Título: Europa admite concessões ao Brasil
Autor: Jamil Chade
Fonte: O Estado de São Paulo, 12/12/2005, Economia & Negócios, p. B1

Pela primeira vez, União Européia acena com a possibilidade de melhorar sua proposta na área agrícola

A União Européia (UE) indica pela primeira vez, ainda de forma tímida, que pode oferecer melhorias em sua posição nas negociações agrícolas da Organização Mundial do Comércio (OMC) que ocorrem em Hong Kong. Os europeus deram a sinalização sob a condição de que países como Brasil e Índia também façam concessões na área industrial. Os países emergentes suspeitam da iniciativa, que sequer lhes foi detalhada. O chanceler Celso Amorim alertou aos europeus que o Brasil não aceitará pagar com concessões por avanços como o estabelecimento da data para o fim dos subsídios à exportação. Apesar de a conferência ter início oficial amanhã, diplomatas alertam que o encontro já começou com intensidade nos bastidores. A indicação da UE ocorreu nas reuniões privadas do comissário de Comércio da Europa, Peter Mandelson, com Amorim e com o ministro do Comércio da Índia, Kamal Nath. Amorim levou a Mandelson uma lista de assuntos da pauta agrícola que podem avançar na negociação. "Não teremos acordo sobre a barganha central dessas negociações, mas ainda assim acredito que podemos avançar em outros assuntos", disse.

Os europeus estão sendo pressionados a fazer concessões extras no setor agrícola depois de apresentarem oferta de liberalização que não agradou a ninguém. A atual oferta significaria abertura limitada em apenas 10% do que a UE importa em produtos agrícolas do mundo. No total, os produtos que seriam liberalizados parcialmente representam só US$ 3 bilhões em fluxos de comércio.

Ontem, Mandelson reuniu-se com a delegação do Brasil e da Índia. Na sexta-feira, manteve outro encontro com Nath em Cingapura e fez o mesmo gesto de que tem espaço para melhorias em sua oferta agrícola.
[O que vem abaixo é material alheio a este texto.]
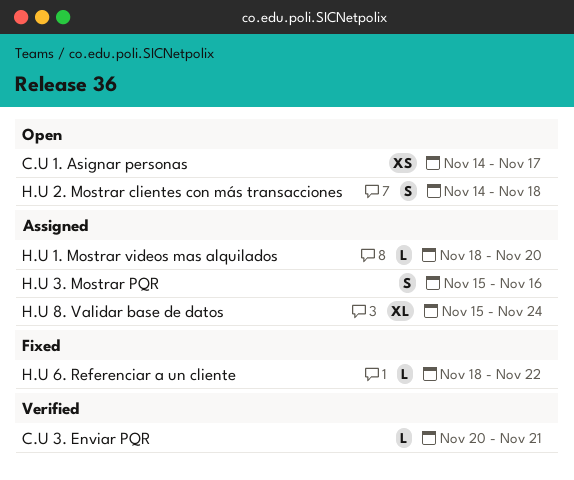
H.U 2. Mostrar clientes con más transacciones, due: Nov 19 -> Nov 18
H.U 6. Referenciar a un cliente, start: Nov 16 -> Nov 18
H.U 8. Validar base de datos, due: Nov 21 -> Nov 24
Até pouco tempo, ele pedia novas concessões do Brasil e da Índia no setor de produto industrial e alertava que não tinha mais nada a oferecer na área agrícola.

Parte do problema seria a intransigência de países europeus em aceitar nova concessão agrícola. Um deles seria a França, embora o Reino Unido tenha deixado claro que quer a liberalização. Mandelson teria dito aos demais negociadores que trabalha por flexibilidade da posição francesa e espera apresentar algo novo em Hong Kong. A sinalização da Europa ainda não gera confiança nos demais negociadores. "Queremos saber se esse aceno é real", diz um embaixador indiano. Segundo ele, Mandelson tem um preço por essas concessões. "A negociação começa a se mover, não sabemos para onde."

Amorim apresentou ontem a Mandelson o que acredita pode ser feito em Hong Kong. Um dos temas é a regulamentação dos cortes tarifários. Há convergência de que a redução ocorrerá em níveis: quanto maior a tarifa, maior o corte. Resta saber quais são os patamares. Os europeus sugerem que tarifas acima de 90% sejam cortadas em 60%. Para o Brasil, se esse corte fosse aplicado em produtos com taxas a partir de 85%, a carne nacional exportada para a Europa poderia se beneficiar.

O segundo ponto é regulamentar o que será considerado produto sensível. Os europeus defendem que até 200 itens entrem na categoria. Para o Brasil, o número precisa ser menor e regulamentado como cotas.

Por fim, Amorim sugeriu a fixação de data para o fim dos subsídios. O Brasil quer 2010 como limite. Mandelson insistiu que o prazo só pode ser fixado quando os EUA limitarem seus programas de crédito à exportação. Amorim sugeriu, então, que a data seja deixada em condicional e confirmada quando outros pontos forem resolvidos. Mandelson teria dito que a lógica do brasileiro "não era falha". Hoje, as reuniões preparatórias do Brasil continuam com o G-20 (grupo dos países emergentes) e os EUA. Amorim acredita que Washington queira de fato reduzir gastos em subsídios e deu, pela primeira vez, indicação nesse sentido.